At this Mei-ling looked up from a piece of sewing she had in her hands and cried softly and beseechingly, “Mother!”
But the lady would say on, as if for once her bitterness was more than she could bear, “I say only what is true, my child. Against this beauty have I fought my whole life, but I have lost. … Yuan, you are my son. I can tell you. You wonder that I let her wed this man. So may you wonder, for I do not like or trust him. But it had to be — Ai-lan is with child by him.”
So simply did the lady say these dreadful words. Yuan, hearing them, felt the beating of his heart stop. He was yet young enough to feel the horror of this thing, that his own sister…He glanced in great shame at Mei-ling.
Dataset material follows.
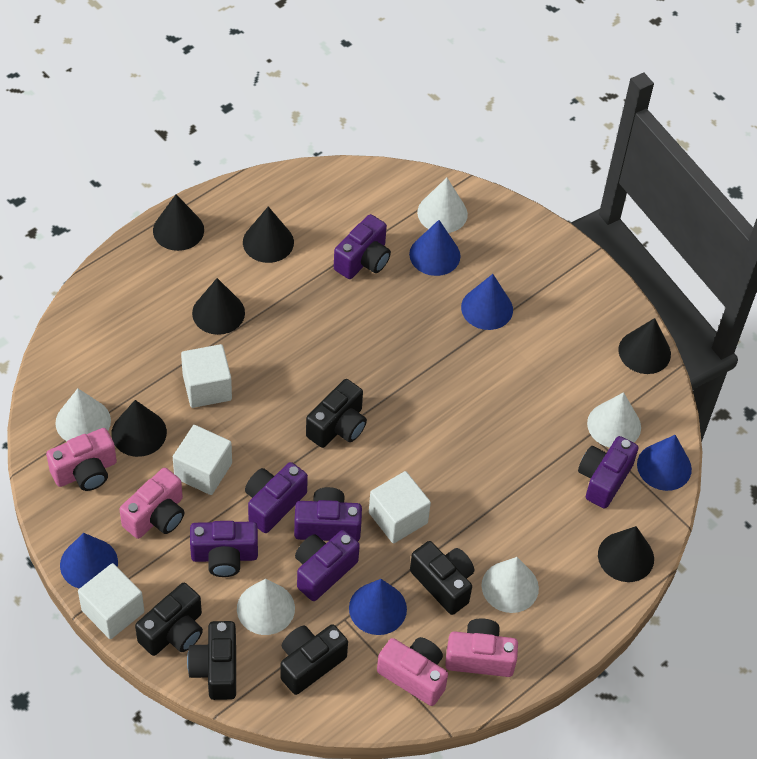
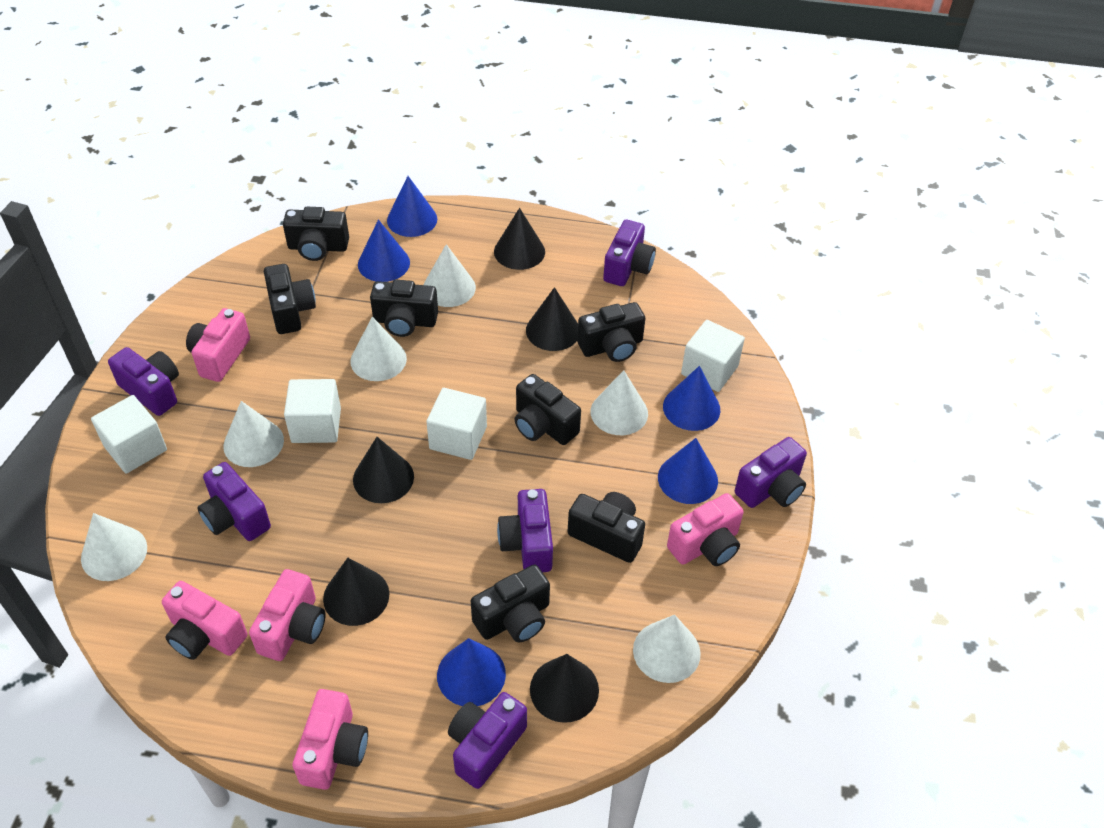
black camera: [135,583,203,656] [187,621,236,700] [280,624,348,695] [306,379,367,448] [410,541,474,615] = 5 -> [264,264,316,334] [283,207,349,261] [370,280,438,337] [471,565,550,642] [514,374,581,445] [568,492,645,563] [577,302,645,362] = 7
black cone: [111,400,167,457] [153,194,204,251] [192,278,245,335] [243,207,294,263] [598,526,654,582] [618,318,671,374] = 6 -> [323,558,389,626] [353,437,414,503] [494,208,545,270] [526,287,578,351] [530,654,599,723] = 5
pink camera: [46,428,117,491] [119,468,184,539] [377,637,448,706] [445,618,518,677] = 4 -> [162,581,247,660] [186,308,250,382] [249,569,326,661] [293,689,368,790] [667,493,744,566] = 5
white cone: [55,388,111,441] [237,579,295,635] [417,177,468,233] [482,557,539,613] [587,392,641,448] = 5 -> [81,513,147,581] [223,401,284,467] [350,317,407,381] [424,244,476,307] [591,370,648,435] [633,615,701,683] = 6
Her head was bent over the bit of cloth she held, and she said nothing. Her face was not changed, only more grave and quiet.
But the lady caught Yuan’s glance and understood it. She said, You need not mind, for Mei-ling knows everything. I could not have borne my life if I had not had her. She it was who helped me to plan and know what I must do. I had no one, Yuan. And she stayed a sister to my poor pretty foolish child, and that one leaned upon her, too. She even would not let me send for you, Yuan. Once I thought I must have a son to help me, for I am not used in all these new ways of divorce, and I could not tell your eldest cousin even, not anything, for I was ashamed. But Mei-ling would not let me spoil your years abroad.”